The hepatitis B and C viruses can both pass from person to person through sex, injections with non-sterile needles, transfusions of infected blood, and from mother to baby at birth. To prevent passing hepatitis to others, always use a condom during sex and make sure needles, syringes, and tools used for cutting or piercing the skin (such as for tattoos, circumcision, scarring, female genital cutting) are always boiled before use.

a woman washing her hands with soap and water.

The hepatitis A virus passes from the stool of one person to the mouth of another person by way of contaminated water or food. To prevent others from getting sick, it is important to make sure the sick person's stools go down a latrine or toliet, or are buried, and to make sure the sick person is very clean. Everyone--the sick person, family members, caregivers--must try to stay clean and wash their hands often.

Vaccines are now available for hepatitis A and B, but they may be expensive or may not be available everywhere. If you are able to get a vaccination while you are pregnant, it will prevent the virus from passing from you to the baby.
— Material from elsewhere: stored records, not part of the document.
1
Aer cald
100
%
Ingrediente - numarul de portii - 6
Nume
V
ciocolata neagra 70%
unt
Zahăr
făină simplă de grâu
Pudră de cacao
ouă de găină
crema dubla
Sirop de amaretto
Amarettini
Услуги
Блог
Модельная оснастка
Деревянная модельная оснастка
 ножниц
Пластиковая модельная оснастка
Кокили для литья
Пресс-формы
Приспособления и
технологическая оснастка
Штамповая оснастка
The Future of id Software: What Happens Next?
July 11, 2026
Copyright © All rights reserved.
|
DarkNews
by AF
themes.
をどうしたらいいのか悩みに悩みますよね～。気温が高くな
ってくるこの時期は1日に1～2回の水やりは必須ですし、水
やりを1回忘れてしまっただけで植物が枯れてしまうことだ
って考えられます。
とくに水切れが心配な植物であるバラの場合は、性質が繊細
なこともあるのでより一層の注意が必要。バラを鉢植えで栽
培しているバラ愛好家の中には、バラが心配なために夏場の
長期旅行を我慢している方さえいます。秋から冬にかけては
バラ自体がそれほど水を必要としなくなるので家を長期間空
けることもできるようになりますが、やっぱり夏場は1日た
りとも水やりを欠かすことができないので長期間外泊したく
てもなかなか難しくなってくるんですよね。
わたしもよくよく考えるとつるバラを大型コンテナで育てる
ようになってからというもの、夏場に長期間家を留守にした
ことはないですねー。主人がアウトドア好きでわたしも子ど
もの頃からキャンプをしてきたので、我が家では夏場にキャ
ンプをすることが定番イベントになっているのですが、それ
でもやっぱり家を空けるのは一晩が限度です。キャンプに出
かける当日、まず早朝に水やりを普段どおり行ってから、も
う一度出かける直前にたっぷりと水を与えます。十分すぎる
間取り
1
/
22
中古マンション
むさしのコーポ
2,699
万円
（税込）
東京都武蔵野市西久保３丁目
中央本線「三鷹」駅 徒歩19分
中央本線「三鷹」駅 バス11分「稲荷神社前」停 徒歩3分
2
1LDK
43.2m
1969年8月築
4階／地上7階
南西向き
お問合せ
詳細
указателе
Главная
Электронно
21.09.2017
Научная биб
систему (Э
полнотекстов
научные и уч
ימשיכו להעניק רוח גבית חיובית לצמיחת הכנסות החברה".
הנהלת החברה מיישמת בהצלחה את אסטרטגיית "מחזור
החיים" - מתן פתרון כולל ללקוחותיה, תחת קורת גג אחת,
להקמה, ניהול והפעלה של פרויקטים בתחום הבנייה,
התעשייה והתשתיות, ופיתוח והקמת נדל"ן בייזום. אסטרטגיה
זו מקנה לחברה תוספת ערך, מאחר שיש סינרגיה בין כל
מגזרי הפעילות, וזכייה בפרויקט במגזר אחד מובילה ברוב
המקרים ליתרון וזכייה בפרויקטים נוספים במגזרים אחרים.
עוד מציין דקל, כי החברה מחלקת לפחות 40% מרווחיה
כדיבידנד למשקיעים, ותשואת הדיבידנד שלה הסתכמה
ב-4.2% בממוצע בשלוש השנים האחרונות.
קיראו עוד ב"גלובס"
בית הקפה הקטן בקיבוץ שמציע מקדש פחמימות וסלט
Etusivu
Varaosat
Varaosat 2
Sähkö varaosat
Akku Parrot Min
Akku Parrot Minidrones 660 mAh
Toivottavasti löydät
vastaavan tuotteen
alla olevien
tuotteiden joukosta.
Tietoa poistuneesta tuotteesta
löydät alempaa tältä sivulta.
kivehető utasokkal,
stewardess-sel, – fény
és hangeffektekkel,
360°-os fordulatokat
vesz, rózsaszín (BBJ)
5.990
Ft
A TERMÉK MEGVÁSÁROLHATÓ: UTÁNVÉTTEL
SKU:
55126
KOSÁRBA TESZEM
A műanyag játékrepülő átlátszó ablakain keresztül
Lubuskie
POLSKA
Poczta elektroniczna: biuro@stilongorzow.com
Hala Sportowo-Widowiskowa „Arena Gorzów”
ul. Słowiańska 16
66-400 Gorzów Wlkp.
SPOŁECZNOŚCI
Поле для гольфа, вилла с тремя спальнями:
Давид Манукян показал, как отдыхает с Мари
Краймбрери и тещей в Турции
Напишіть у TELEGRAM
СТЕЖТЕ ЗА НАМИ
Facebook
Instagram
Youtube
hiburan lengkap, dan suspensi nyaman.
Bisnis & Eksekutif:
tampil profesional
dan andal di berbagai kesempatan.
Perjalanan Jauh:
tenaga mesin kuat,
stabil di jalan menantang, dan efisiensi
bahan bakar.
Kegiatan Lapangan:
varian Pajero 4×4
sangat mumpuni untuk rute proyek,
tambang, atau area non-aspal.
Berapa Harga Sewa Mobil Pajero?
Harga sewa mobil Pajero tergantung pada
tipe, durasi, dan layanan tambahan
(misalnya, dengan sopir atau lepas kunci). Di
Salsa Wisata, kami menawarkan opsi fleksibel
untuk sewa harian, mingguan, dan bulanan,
What to do if you have an STI

If you or your partner have signs of an STI:

  • start treatment right away. Early treatment will protect you from more serious problems later on, and will prevent the spread of infection to others.
a disabled woman and a man entering a health clinic together.
  • get tested, if possible. Go to a clinic or health center where you can be tested to know which STI you have. This way you will not have to take medicines you do not need. If it is not possible to get tested, you may have to take several medicines. Try to talk with an experienced health worker about treatment.
  • help your partner get treated at the same time you do. If he does not, he will infect you again if you have sex. Urge him to take the proper medicine or to see a health worker.
  • make sure you take all the medicine, even if your signs start to go away. Do not buy only part of the medicine. You (or your partner) will not be cured until you have taken all the required medicine .
  • practice safer sex. If you do not protect yourself, you can always get another STI.